Bouwtekening - plattegrond
Bouwtekening - vooraanzicht
Bouwtekening - linker zij-aanzicht
Bouwtekening rechter zij- aanzicht
Ieder ruimtelijk plan dat het mogelijk maakt om nieuwe bebouwing op te richten, gaat gepaard met het optreden van ruimtelijk-visuele effecten. De aanvaardbaarheid van deze effecten dient te worden beschouwd.
Bij voorliggend plan wordt een levensloopbestendige woning mogelijk gemaakt in de kern Eijsden. Deze nieuwe woning wordt beoogd op de gronden die behoren tot de tuin van de woning Von Geusauplein 21 te Eijsden. Deze gronden vormen als het ware een open plek tussen de woning Von Geusauplein 21 Eijsden en de tuin van de woningen Von Geusauplein 11 en 11a Eijsden. Daarmee is sprake van een open plek binnen de bestaande bebouwingsstructuur die met het doorvoeren van onderhavig initiatief wordt ingevuld met een woning passend in de ruimtelijke structuur ter plaatse. Daar komt bij dat de beoogde woning levensloopbestendig wordt ingericht, hetgeen tegemoet komt aan de woonbehoefte en tegelijkertijd een kwalitatieve bijdrage levert aan de woningvoorraad in Eijsden. Daarnaast kan worden gewezen op het feit dat de beoogde woning een moderne, energiezuinige woning betreft, waardoor de woonvoorraad in kwalitatief opzicht wordt versterkt.
Ondanks dat sprake is van nieuwe bebouwing en daarmee gepaard gaande ruimtelijk-visuele effecten, wordt de open plek in de bestaande bebouwingsstructuur opgevuld. Daarnaast is de beoogde woning afgestemd op de aanwezige ruimtelijke structuur waardoor het straatbeeld ter plaatse is versterkt en in kwalitatief oogpunt verbetert.

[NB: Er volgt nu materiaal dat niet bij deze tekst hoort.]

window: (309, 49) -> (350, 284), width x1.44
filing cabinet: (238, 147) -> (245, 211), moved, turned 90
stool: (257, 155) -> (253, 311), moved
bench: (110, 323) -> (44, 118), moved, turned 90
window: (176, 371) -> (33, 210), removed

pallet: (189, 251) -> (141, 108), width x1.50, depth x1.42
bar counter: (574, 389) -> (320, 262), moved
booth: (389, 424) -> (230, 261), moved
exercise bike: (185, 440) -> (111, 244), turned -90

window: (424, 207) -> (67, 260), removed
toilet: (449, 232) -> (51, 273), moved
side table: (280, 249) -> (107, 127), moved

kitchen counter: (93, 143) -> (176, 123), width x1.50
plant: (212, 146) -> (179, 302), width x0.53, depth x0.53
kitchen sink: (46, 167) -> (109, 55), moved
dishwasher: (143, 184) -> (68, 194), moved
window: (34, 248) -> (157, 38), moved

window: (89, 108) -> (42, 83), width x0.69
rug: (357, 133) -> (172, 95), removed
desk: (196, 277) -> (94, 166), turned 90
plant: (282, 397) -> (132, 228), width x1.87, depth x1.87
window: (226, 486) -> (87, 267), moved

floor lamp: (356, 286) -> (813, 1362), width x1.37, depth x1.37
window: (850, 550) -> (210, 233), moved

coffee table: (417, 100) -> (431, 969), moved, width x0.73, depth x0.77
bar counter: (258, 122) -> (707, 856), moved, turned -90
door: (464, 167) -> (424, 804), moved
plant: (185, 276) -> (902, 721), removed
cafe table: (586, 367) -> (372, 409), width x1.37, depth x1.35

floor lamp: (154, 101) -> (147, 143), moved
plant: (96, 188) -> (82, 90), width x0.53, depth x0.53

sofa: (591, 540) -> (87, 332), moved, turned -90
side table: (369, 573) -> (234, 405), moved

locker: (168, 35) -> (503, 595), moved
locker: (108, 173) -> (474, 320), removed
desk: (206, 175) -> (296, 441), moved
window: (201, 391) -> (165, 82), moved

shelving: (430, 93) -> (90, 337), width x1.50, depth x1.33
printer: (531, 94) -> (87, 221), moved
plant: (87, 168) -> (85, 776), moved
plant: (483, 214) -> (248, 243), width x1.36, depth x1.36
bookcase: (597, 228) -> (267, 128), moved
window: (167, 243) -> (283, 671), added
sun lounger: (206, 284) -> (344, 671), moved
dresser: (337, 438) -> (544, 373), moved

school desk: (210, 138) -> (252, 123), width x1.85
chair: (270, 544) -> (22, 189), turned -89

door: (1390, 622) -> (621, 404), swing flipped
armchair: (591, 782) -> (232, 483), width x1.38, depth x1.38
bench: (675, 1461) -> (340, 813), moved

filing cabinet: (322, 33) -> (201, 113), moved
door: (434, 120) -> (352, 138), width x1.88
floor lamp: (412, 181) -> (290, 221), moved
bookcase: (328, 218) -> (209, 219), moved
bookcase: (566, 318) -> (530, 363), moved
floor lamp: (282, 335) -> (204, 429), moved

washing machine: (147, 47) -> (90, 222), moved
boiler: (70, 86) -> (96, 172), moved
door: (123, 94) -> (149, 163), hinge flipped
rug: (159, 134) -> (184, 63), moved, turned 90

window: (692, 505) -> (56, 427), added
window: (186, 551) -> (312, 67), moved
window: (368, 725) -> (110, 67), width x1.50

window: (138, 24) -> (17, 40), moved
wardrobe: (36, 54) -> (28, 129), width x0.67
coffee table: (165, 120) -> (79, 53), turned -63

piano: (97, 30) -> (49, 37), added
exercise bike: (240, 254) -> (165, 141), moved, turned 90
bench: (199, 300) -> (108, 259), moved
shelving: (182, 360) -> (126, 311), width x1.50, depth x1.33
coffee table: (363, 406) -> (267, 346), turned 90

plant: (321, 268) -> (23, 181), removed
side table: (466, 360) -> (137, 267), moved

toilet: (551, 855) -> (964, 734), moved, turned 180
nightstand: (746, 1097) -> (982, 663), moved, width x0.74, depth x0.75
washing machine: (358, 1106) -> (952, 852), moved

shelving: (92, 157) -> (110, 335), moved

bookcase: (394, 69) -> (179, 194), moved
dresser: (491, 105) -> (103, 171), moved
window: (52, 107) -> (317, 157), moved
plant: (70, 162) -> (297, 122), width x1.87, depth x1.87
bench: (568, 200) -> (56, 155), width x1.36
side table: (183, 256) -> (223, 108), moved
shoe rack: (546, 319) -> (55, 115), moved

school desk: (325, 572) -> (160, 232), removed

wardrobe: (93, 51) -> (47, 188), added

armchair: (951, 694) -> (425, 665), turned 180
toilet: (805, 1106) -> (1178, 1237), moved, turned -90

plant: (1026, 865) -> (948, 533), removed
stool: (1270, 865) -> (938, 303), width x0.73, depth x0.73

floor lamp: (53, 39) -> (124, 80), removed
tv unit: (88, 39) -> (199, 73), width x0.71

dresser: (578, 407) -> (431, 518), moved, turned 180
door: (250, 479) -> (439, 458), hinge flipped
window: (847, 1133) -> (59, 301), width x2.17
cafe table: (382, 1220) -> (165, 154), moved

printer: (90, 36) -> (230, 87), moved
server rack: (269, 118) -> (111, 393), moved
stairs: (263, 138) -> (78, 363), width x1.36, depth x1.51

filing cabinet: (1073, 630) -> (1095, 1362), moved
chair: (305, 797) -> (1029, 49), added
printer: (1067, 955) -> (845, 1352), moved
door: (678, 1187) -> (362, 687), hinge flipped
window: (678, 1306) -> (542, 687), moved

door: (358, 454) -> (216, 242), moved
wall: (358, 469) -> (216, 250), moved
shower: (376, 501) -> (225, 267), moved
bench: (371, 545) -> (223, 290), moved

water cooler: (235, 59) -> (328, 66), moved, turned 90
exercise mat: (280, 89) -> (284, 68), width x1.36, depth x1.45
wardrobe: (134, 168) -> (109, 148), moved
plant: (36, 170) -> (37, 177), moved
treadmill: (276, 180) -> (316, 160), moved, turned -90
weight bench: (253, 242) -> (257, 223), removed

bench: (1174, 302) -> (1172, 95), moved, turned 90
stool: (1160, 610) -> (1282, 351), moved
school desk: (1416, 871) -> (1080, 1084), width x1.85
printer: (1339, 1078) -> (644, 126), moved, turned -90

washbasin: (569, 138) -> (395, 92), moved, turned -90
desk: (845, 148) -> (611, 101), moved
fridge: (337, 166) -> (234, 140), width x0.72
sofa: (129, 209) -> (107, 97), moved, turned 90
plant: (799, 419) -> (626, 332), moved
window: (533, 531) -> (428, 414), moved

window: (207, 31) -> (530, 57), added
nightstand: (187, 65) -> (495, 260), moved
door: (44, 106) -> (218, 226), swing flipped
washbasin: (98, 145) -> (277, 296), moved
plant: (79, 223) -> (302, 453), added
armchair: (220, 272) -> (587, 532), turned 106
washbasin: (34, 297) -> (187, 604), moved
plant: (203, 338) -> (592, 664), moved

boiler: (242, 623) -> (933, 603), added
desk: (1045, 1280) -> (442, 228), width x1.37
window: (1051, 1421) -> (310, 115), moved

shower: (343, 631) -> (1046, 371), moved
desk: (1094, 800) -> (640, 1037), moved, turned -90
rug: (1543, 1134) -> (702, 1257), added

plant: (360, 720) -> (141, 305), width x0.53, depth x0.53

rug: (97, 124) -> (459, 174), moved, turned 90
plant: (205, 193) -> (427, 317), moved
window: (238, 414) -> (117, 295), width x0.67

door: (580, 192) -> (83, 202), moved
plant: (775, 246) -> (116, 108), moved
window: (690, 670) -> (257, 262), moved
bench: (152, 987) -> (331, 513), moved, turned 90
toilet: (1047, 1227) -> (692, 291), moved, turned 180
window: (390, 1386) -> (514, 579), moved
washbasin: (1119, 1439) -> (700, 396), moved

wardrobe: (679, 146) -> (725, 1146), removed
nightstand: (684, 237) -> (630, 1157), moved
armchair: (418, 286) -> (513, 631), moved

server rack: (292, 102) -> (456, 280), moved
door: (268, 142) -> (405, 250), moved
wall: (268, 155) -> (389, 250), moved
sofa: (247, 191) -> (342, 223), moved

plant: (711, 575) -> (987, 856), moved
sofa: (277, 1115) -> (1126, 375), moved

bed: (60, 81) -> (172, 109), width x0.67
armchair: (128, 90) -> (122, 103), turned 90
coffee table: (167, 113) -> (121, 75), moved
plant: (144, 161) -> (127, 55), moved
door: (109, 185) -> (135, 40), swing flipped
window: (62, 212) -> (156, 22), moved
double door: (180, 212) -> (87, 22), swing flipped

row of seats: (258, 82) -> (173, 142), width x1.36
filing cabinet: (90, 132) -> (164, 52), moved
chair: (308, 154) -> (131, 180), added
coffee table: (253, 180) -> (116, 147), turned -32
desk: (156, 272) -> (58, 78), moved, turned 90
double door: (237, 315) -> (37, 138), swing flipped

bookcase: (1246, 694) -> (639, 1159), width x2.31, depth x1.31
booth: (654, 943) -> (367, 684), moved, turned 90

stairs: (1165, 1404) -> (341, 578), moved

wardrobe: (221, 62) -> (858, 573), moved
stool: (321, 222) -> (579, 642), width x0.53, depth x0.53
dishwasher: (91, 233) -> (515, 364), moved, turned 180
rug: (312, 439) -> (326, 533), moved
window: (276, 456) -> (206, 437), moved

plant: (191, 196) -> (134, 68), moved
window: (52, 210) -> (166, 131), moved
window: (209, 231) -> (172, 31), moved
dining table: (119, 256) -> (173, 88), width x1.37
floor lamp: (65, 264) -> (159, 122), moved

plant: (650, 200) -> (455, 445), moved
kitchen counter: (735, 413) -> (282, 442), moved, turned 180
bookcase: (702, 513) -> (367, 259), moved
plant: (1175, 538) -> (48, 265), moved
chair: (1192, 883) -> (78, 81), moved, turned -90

Daar komt bij dat sprake is van een nieuwe woning met slechts één bouwlaag. Dit type woning past in de omgevingskarakteristiek ter plaatse.
De ruimtelijke effecten van onderhavig voornemen worden dan ook aanvaardbaar geacht.
Ter plekke van onderhavig projectgebied is het bestemmingsplan 'Eijsden' van toepassing, vastgesteld door de gemeenteraad van Eijsden-Margraten op 23 april 2013. Op grond van dit bestemmingsplan is de locatie bestemd tot 'Wonen - 1' met bijbehorend bouwvlak. Daarnaast is ter plekke de bouwaanduiding 'bijgebouwen' van toepassing. Tot slot is ter plekke de dubbelbestemming 'Waarde - Archeologie 2' van toepassing evenals de gebiedsaanduidingen 'milieuzone - actief bodembeheergebied' en 'overig - rode contour'.
Uitsnede bestemmingsplankaart met schetsmatige aanduiding gronden beoogde nieuwe levensloopbestendige woning
In artikel 22.2.2 sub a van de planregels is bepaald dat een hoofdgebouw in het bouwvlak dient te worden gebouwd. Daarnaast is in artikel 22.2.2 sub c van de planregels bepaald dat in een bouwvlak in beginsel geen nieuwe woningen mogen worden toegevoegd.
Initiatiefnemer heeft buiten het ter plaatse aangewezen bouwvlak een gebouw gerealiseerd dat hij wil gebruiken als nieuwe levensloopbestendige woning . Deze activiteit is niet in overeenstemming met het geldende bestemmingsplan, waardoor initiatiefnemer voornemens is om de woning correct planologisch-juridisch te regelen.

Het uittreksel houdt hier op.